Copy the rows from the line with "What volume does the measuring" up to and including the line with "Value: 43.6", word for word. Leave the pictures out of your copy.

» **Data**:
* * * * * * *

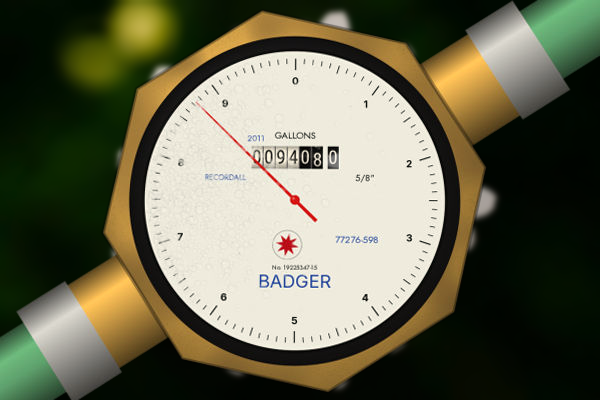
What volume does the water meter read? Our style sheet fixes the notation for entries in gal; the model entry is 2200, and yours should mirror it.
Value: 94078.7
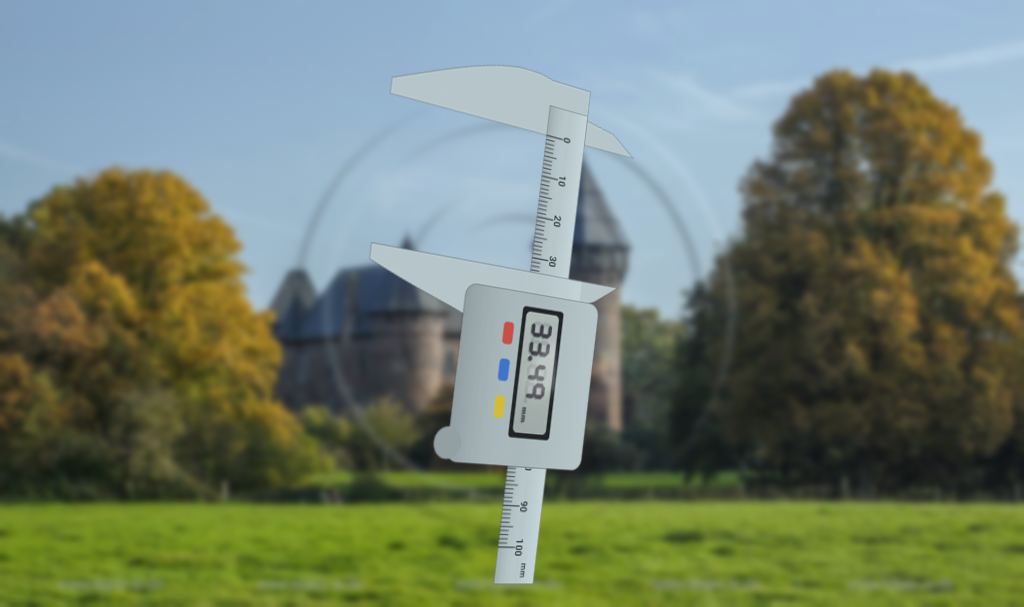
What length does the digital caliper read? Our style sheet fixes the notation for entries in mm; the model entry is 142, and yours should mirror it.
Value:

* * * * * * *

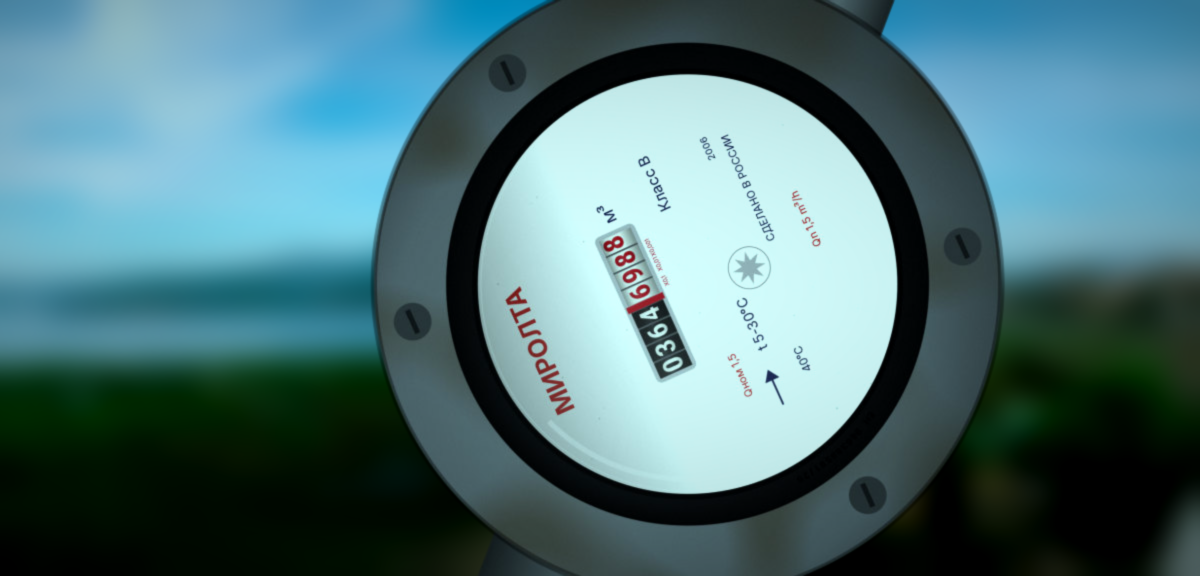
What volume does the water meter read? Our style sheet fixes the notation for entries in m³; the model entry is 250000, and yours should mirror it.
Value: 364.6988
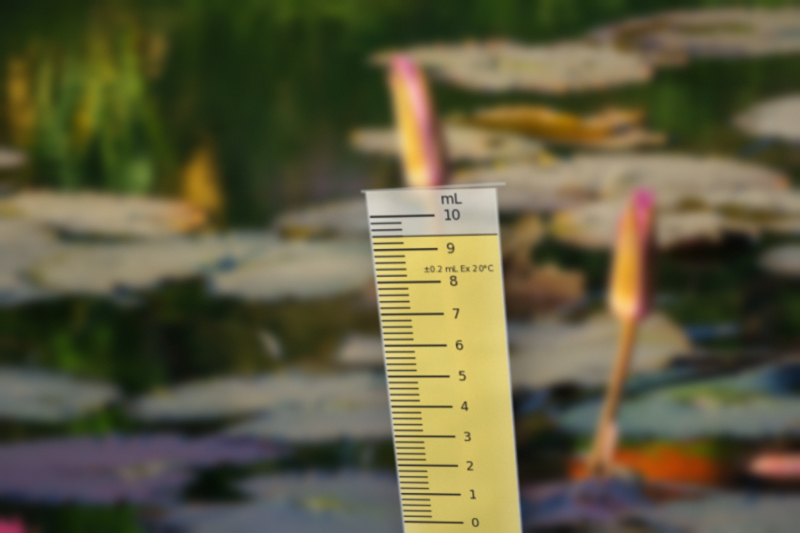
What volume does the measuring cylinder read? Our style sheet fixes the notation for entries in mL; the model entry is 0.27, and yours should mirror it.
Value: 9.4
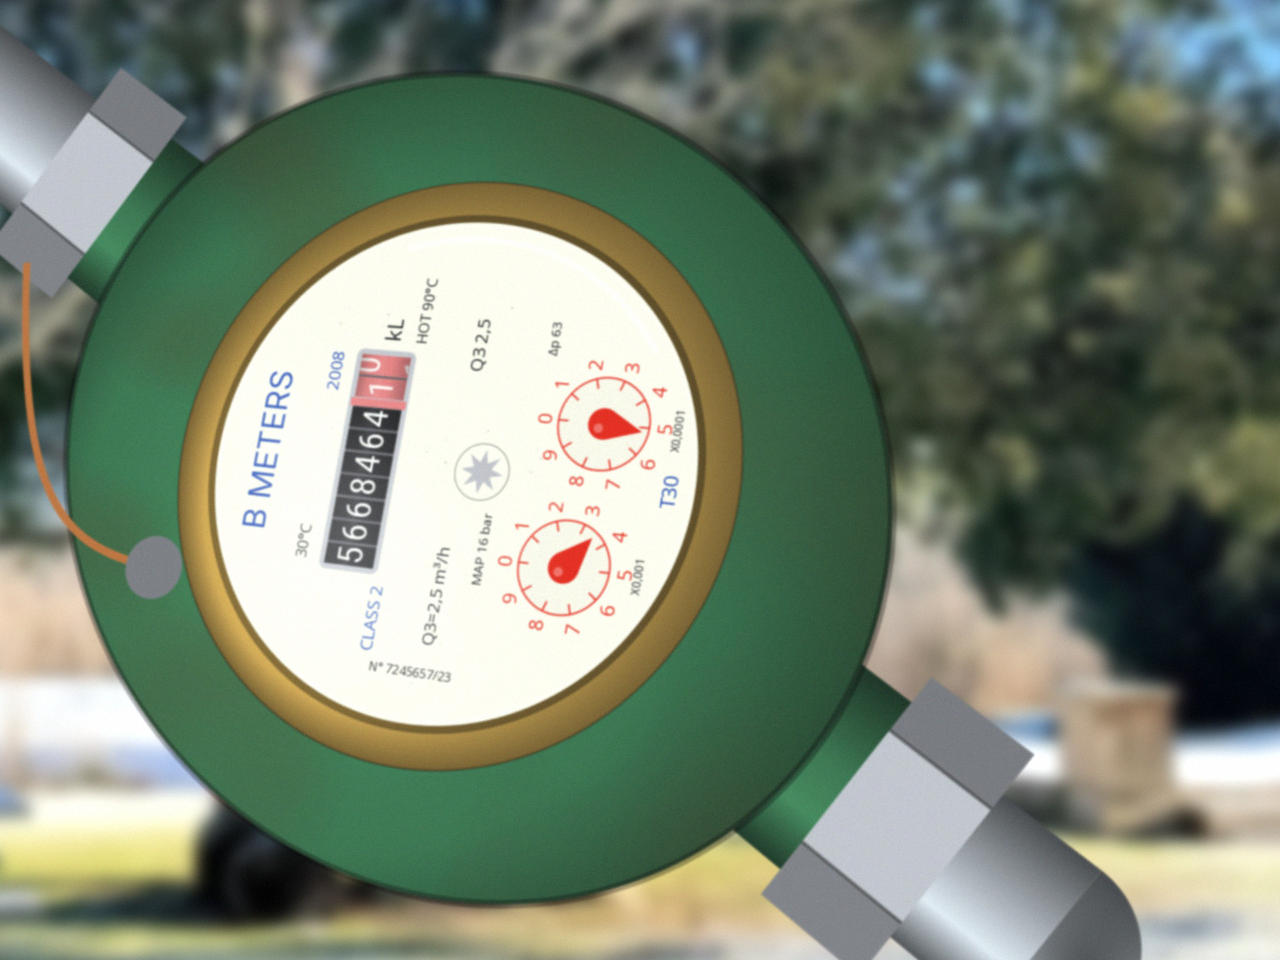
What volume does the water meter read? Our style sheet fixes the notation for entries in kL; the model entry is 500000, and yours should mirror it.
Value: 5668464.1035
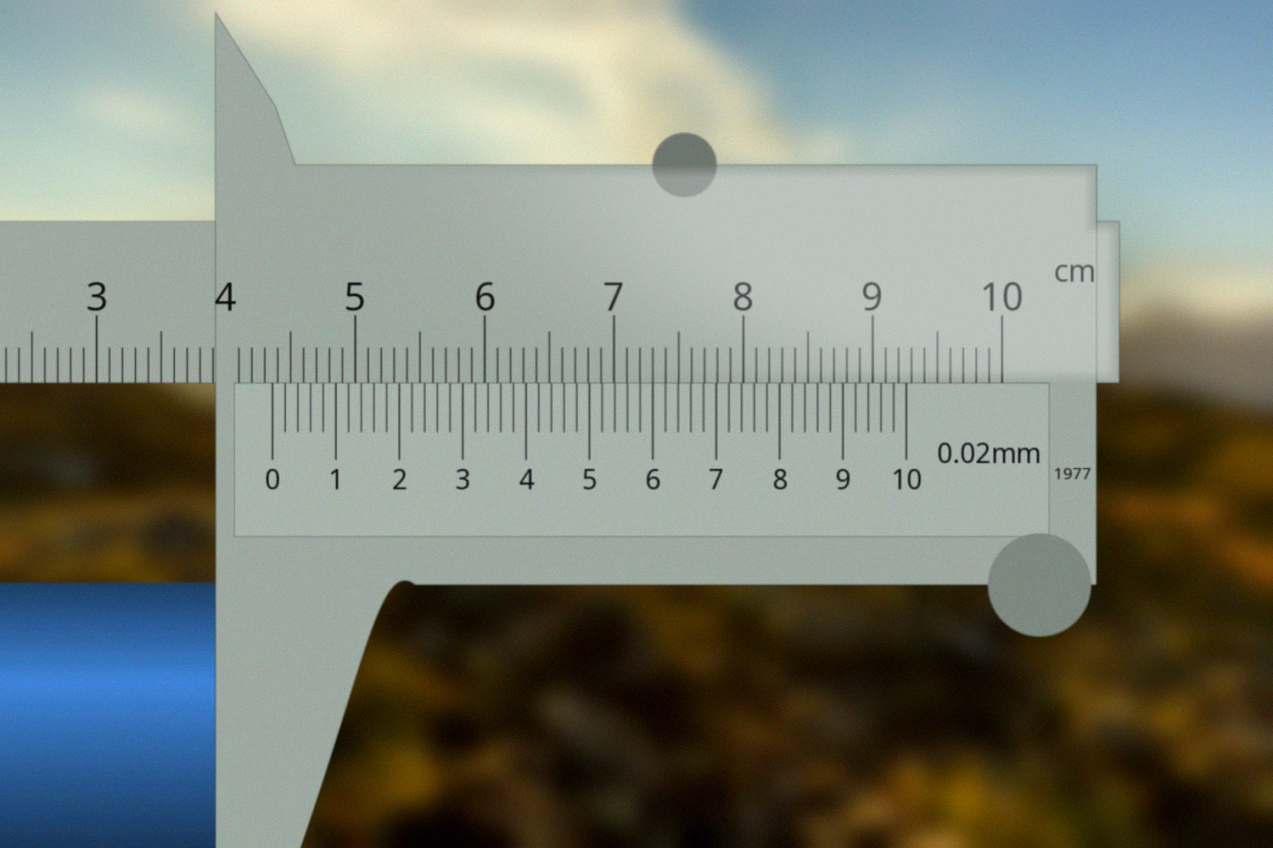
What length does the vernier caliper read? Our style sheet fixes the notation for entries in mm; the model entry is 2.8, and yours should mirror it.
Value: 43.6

* * * * * * *

» **Your response**:
What volume does the measuring cylinder read? Our style sheet fixes the notation for entries in mL; the model entry is 0.27, and yours should mirror it.
Value: 9.4
What volume does the water meter read? Our style sheet fixes the notation for entries in kL; the model entry is 500000, and yours should mirror it.
Value: 5668464.1035
What length does the vernier caliper read? Our style sheet fixes the notation for entries in mm; the model entry is 2.8, and yours should mirror it.
Value: 43.6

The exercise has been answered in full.